PROMPT :: Your response must be an exact transcription of the lines from the one containing "dining table: none" through the final line of the data.

DATA EXCERPTS ::

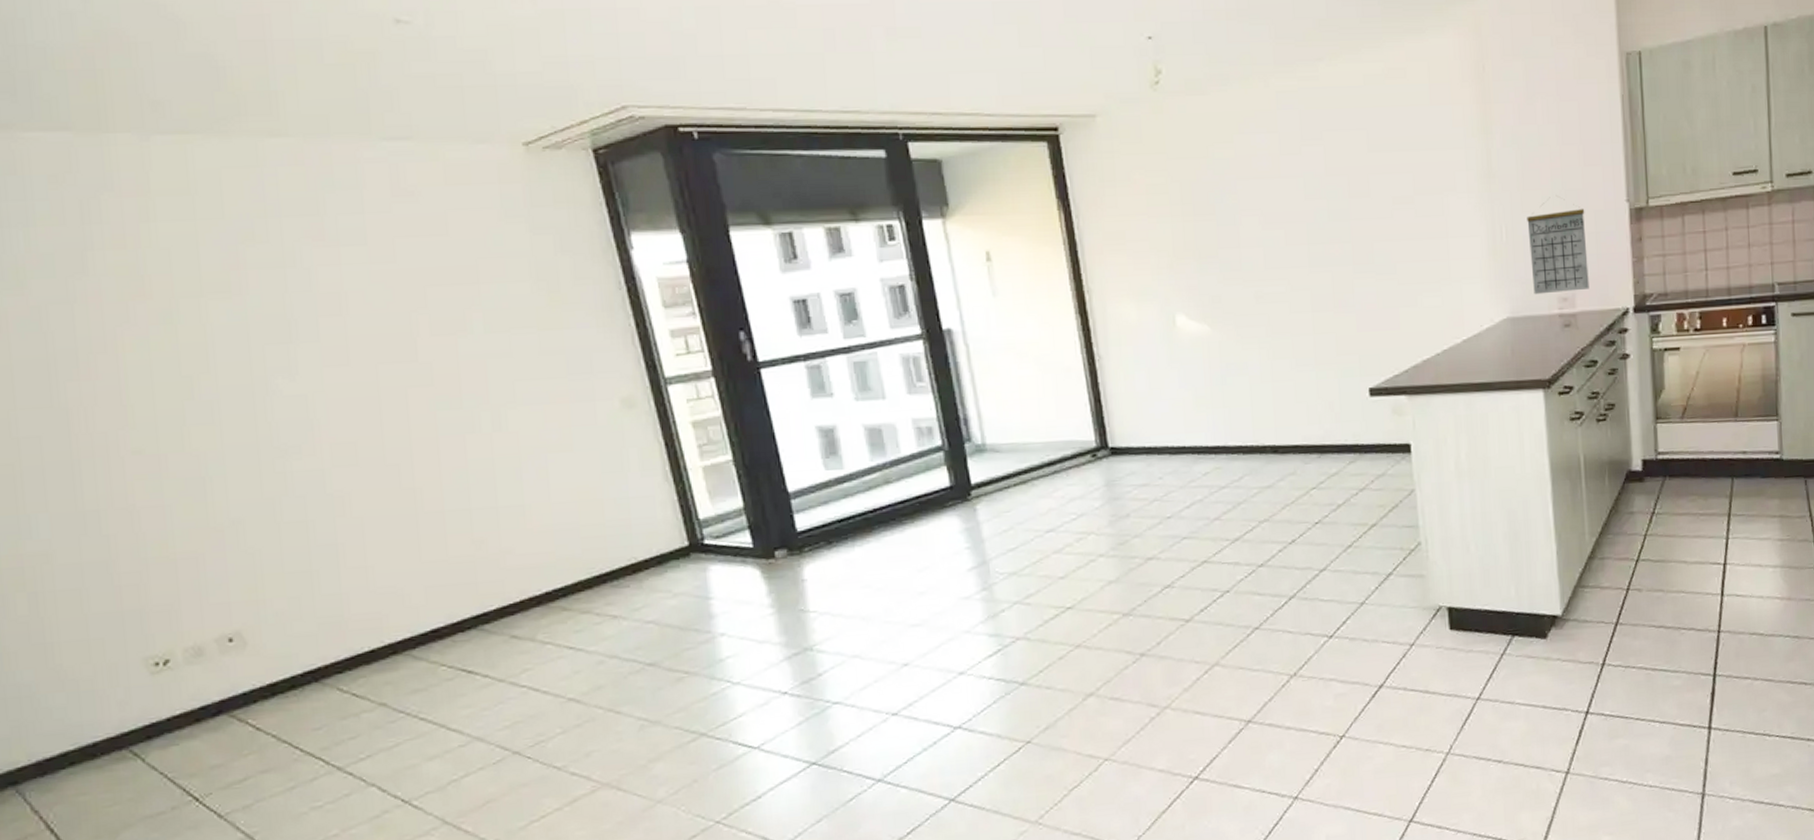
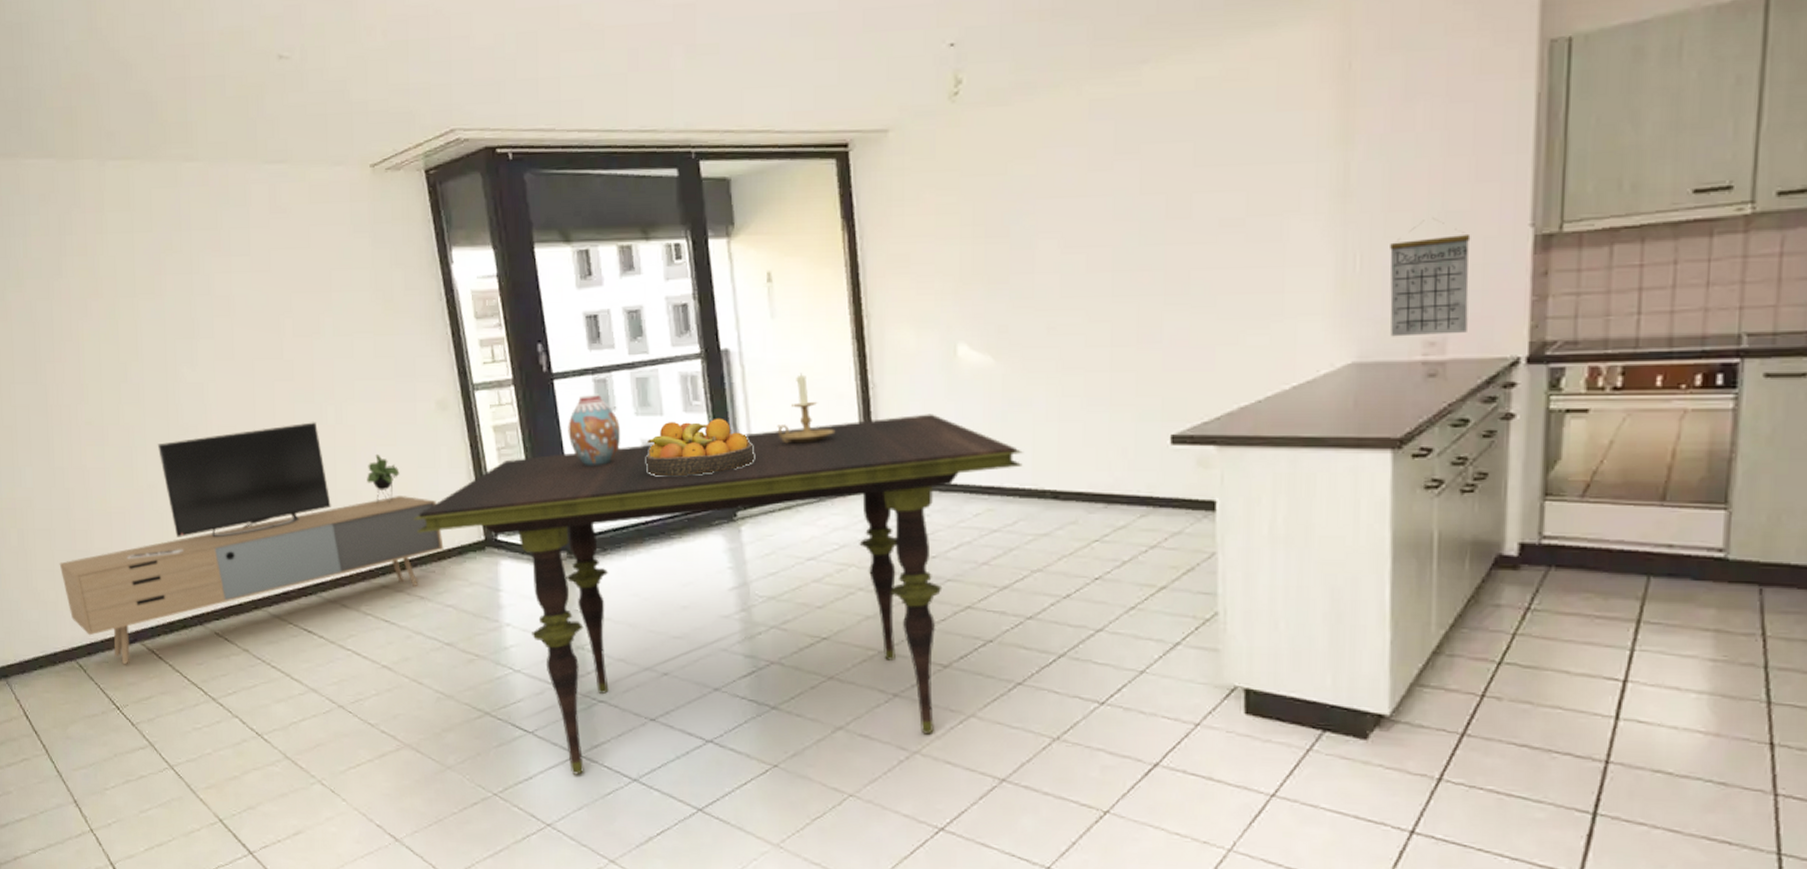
media console: none [96,431,639,743] -> present [59,422,444,664]
dining table: none [598,381,1244,786] -> present [412,414,1023,775]
vase: none [779,381,841,457] -> present [568,394,621,466]
fruit bowl: none [870,398,985,461] -> present [646,418,754,477]
candle holder: none [1006,349,1064,419] -> present [777,373,834,444]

EXERCISE SOLUTION ::
dining table: none [598,381,1244,786] -> present [412,414,1023,775]
vase: none [779,381,841,457] -> present [568,394,621,466]
fruit bowl: none [870,398,985,461] -> present [646,418,754,477]
candle holder: none [1006,349,1064,419] -> present [777,373,834,444]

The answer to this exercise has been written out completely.